§ **TASK OBJECTIVE**
Restate word for word the lines below, from the one containing "SibSp, 5: 1 -> 0" through the final line, with no pictures included.

[Image comparison data]
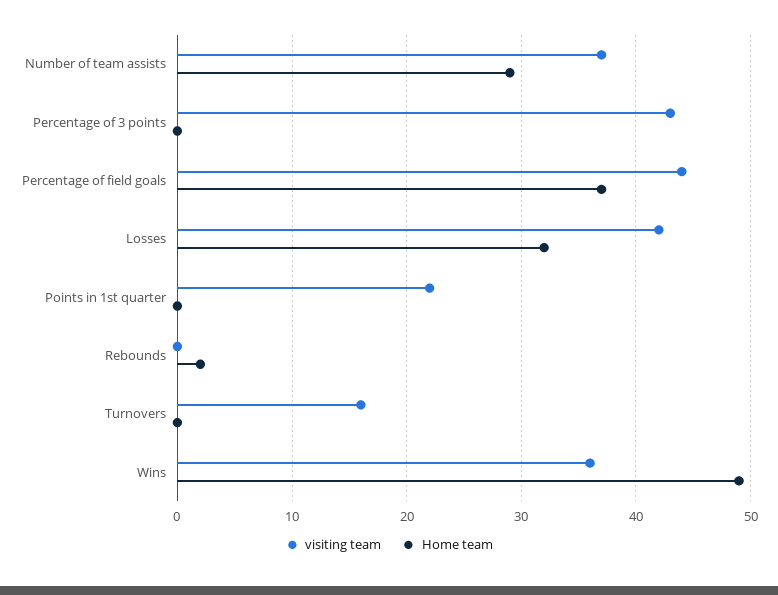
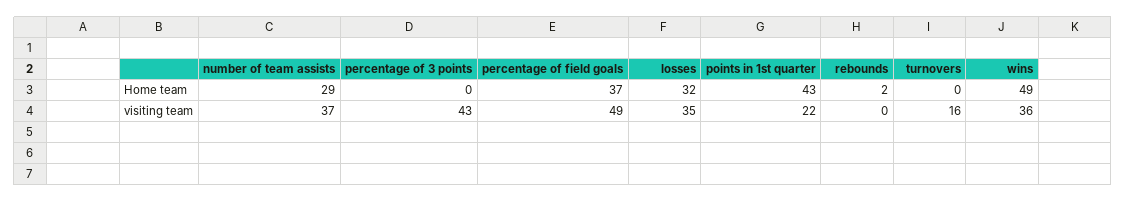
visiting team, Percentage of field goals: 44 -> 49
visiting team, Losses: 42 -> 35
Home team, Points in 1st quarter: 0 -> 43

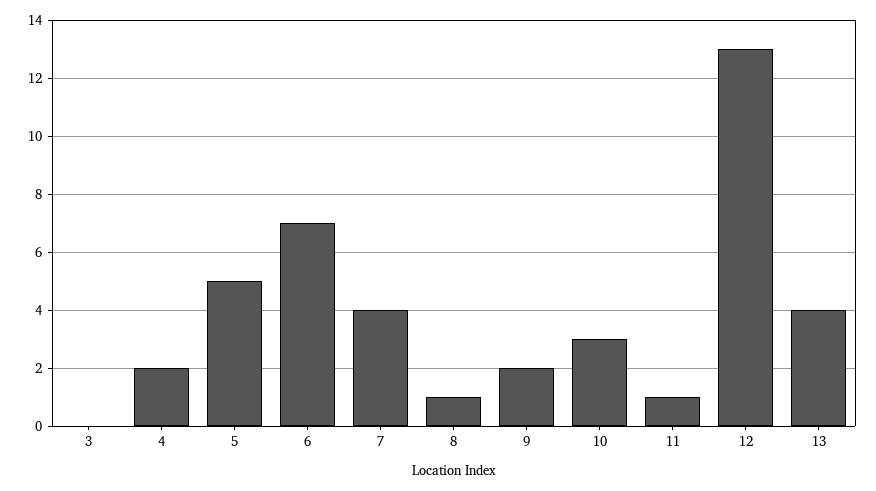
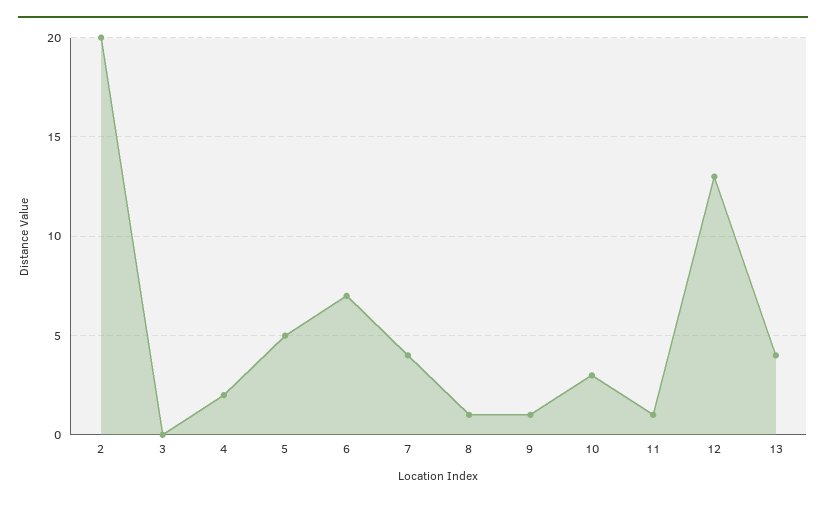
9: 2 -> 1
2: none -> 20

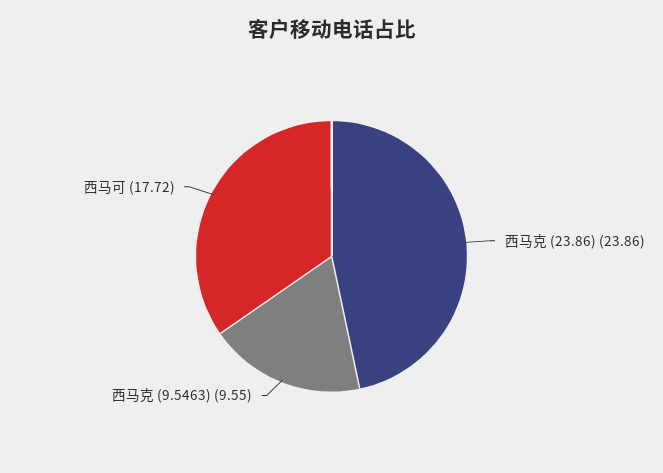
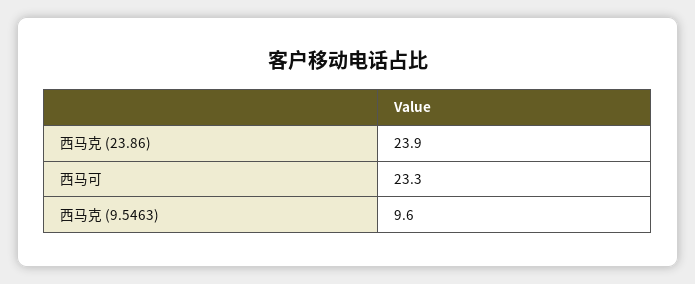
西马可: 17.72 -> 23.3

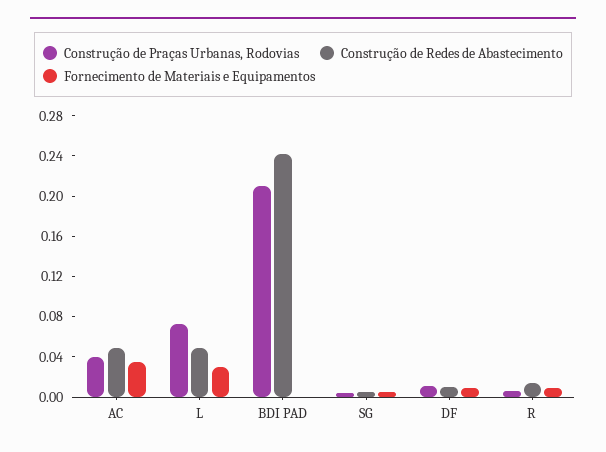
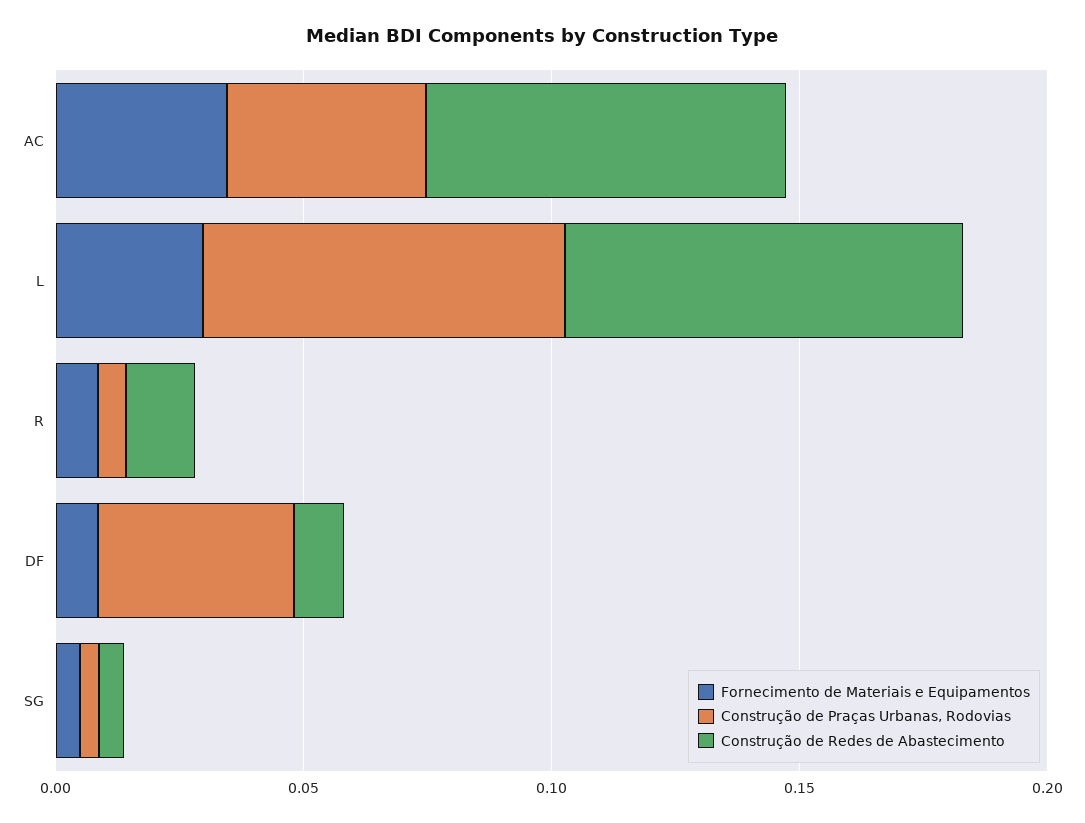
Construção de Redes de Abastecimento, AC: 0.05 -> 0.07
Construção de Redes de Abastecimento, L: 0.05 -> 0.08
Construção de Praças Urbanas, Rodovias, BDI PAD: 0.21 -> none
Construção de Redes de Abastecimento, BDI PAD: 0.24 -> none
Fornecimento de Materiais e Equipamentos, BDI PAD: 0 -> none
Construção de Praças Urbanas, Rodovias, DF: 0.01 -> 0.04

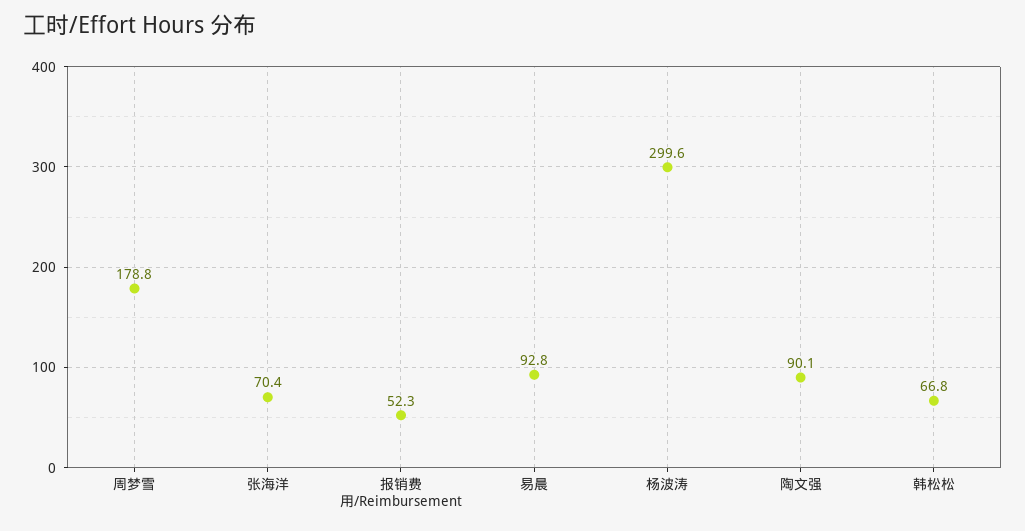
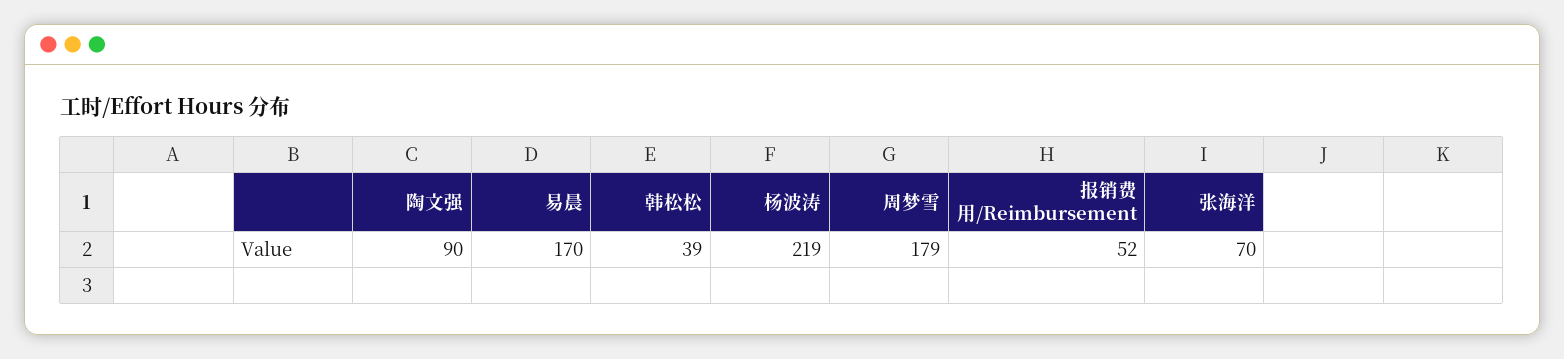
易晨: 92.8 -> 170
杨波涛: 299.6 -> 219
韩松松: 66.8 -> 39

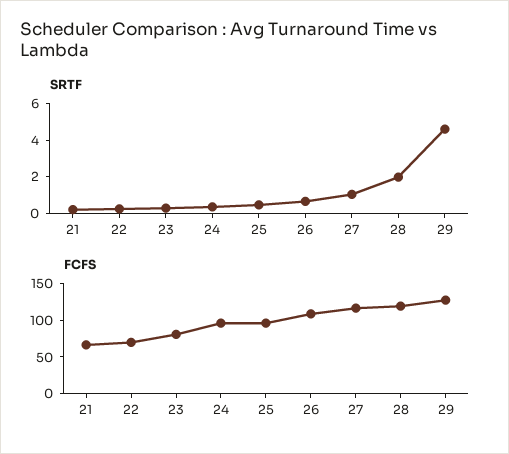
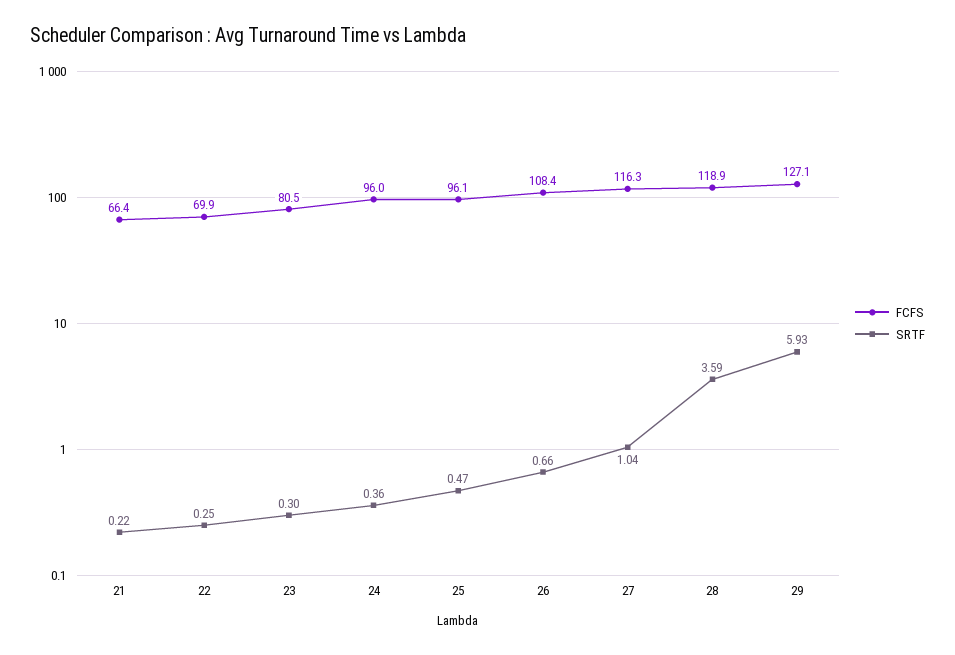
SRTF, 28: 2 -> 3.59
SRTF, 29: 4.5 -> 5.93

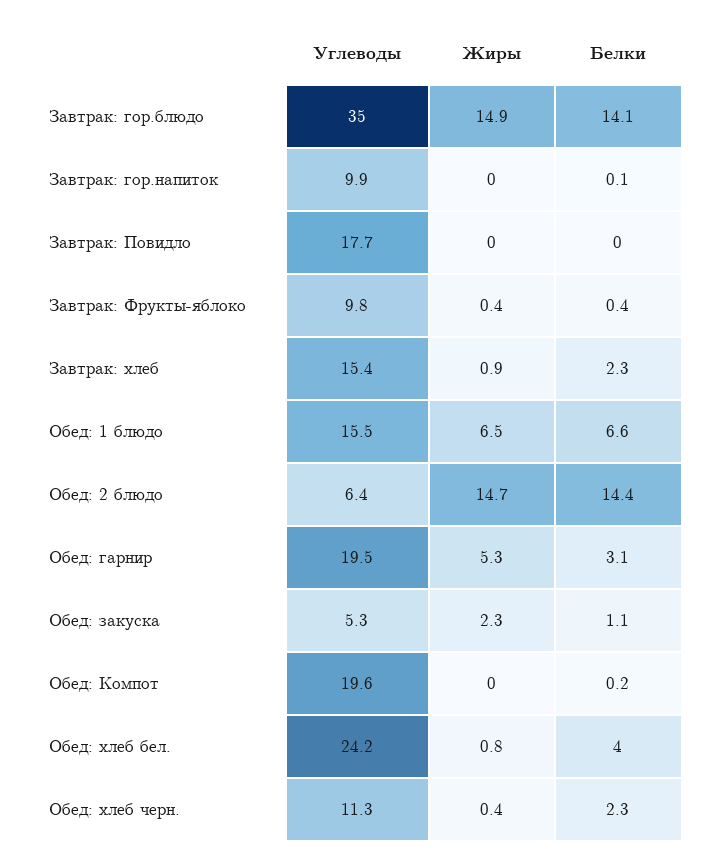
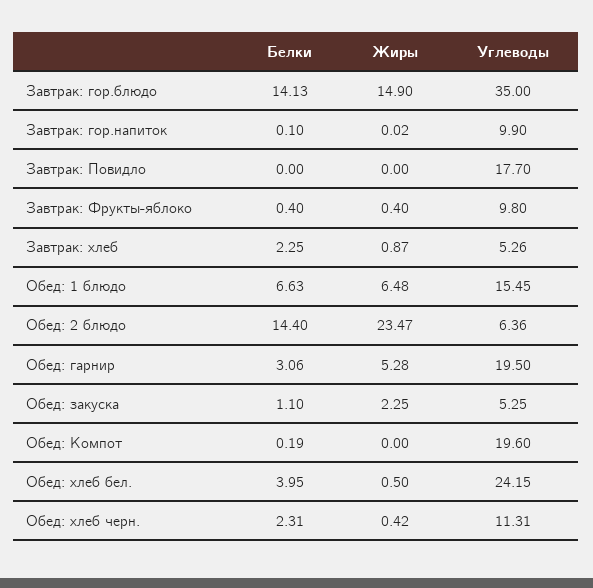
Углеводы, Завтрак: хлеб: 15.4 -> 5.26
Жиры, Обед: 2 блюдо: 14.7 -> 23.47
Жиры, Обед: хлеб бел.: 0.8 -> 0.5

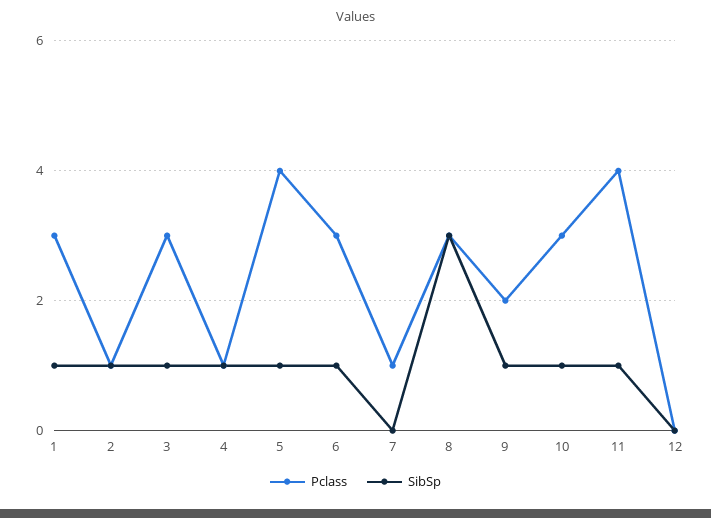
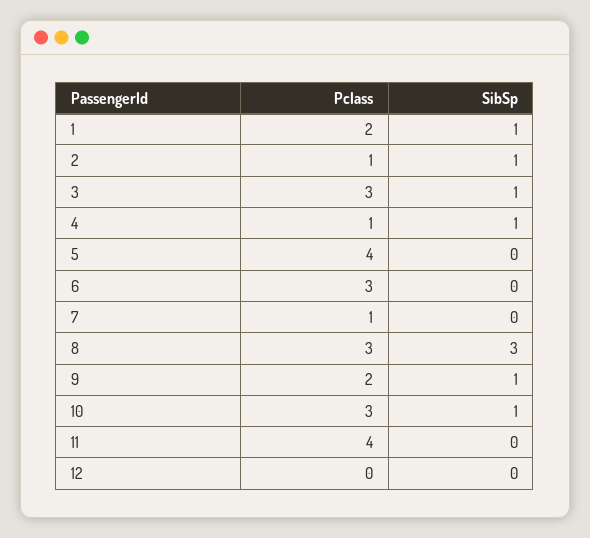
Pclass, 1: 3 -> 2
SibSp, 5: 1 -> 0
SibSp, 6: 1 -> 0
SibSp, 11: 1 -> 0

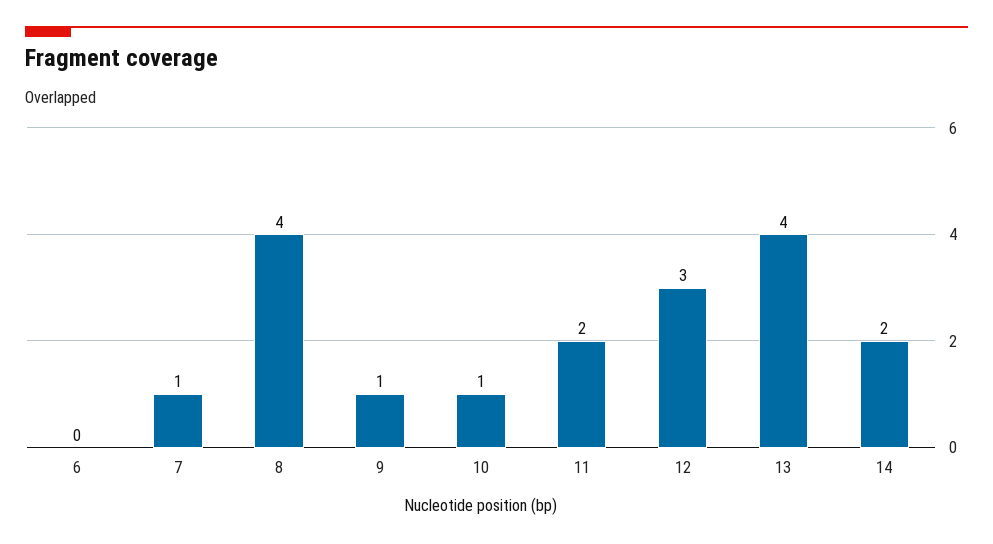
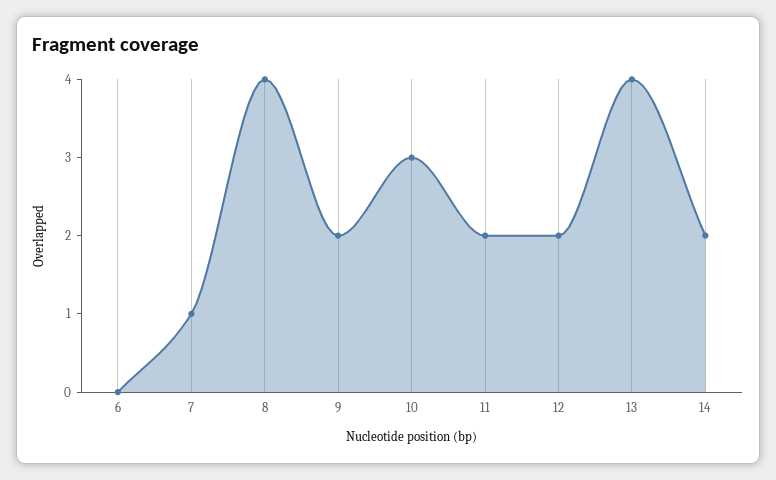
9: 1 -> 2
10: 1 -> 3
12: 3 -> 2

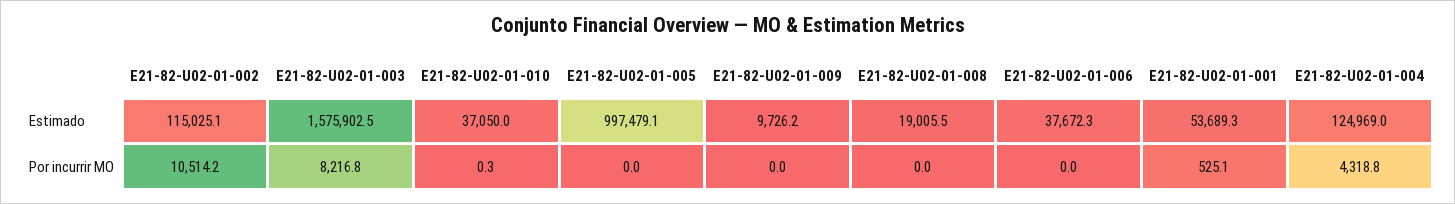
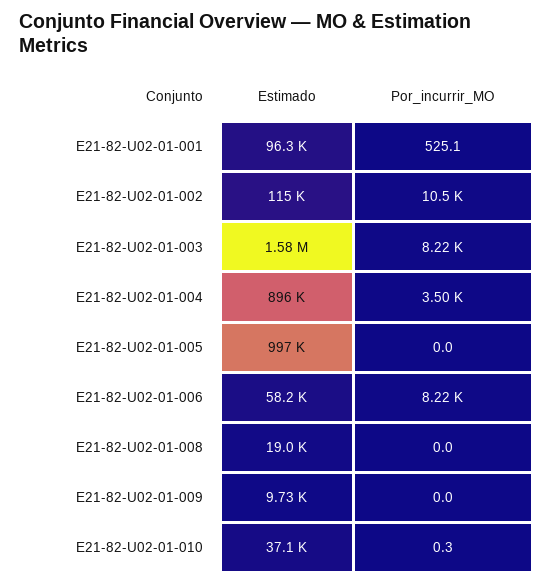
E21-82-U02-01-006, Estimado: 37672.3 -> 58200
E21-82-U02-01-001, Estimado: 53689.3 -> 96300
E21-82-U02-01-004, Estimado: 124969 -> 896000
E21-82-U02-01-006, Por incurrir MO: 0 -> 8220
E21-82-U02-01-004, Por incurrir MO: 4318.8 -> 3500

§ **TASK RESPONSE**
SibSp, 5: 1 -> 0
SibSp, 6: 1 -> 0
SibSp, 11: 1 -> 0

9: 1 -> 2
10: 1 -> 3
12: 3 -> 2

E21-82-U02-01-006, Estimado: 37672.3 -> 58200
E21-82-U02-01-001, Estimado: 53689.3 -> 96300
E21-82-U02-01-004, Estimado: 124969 -> 896000
E21-82-U02-01-006, Por incurrir MO: 0 -> 8220
E21-82-U02-01-004, Por incurrir MO: 4318.8 -> 3500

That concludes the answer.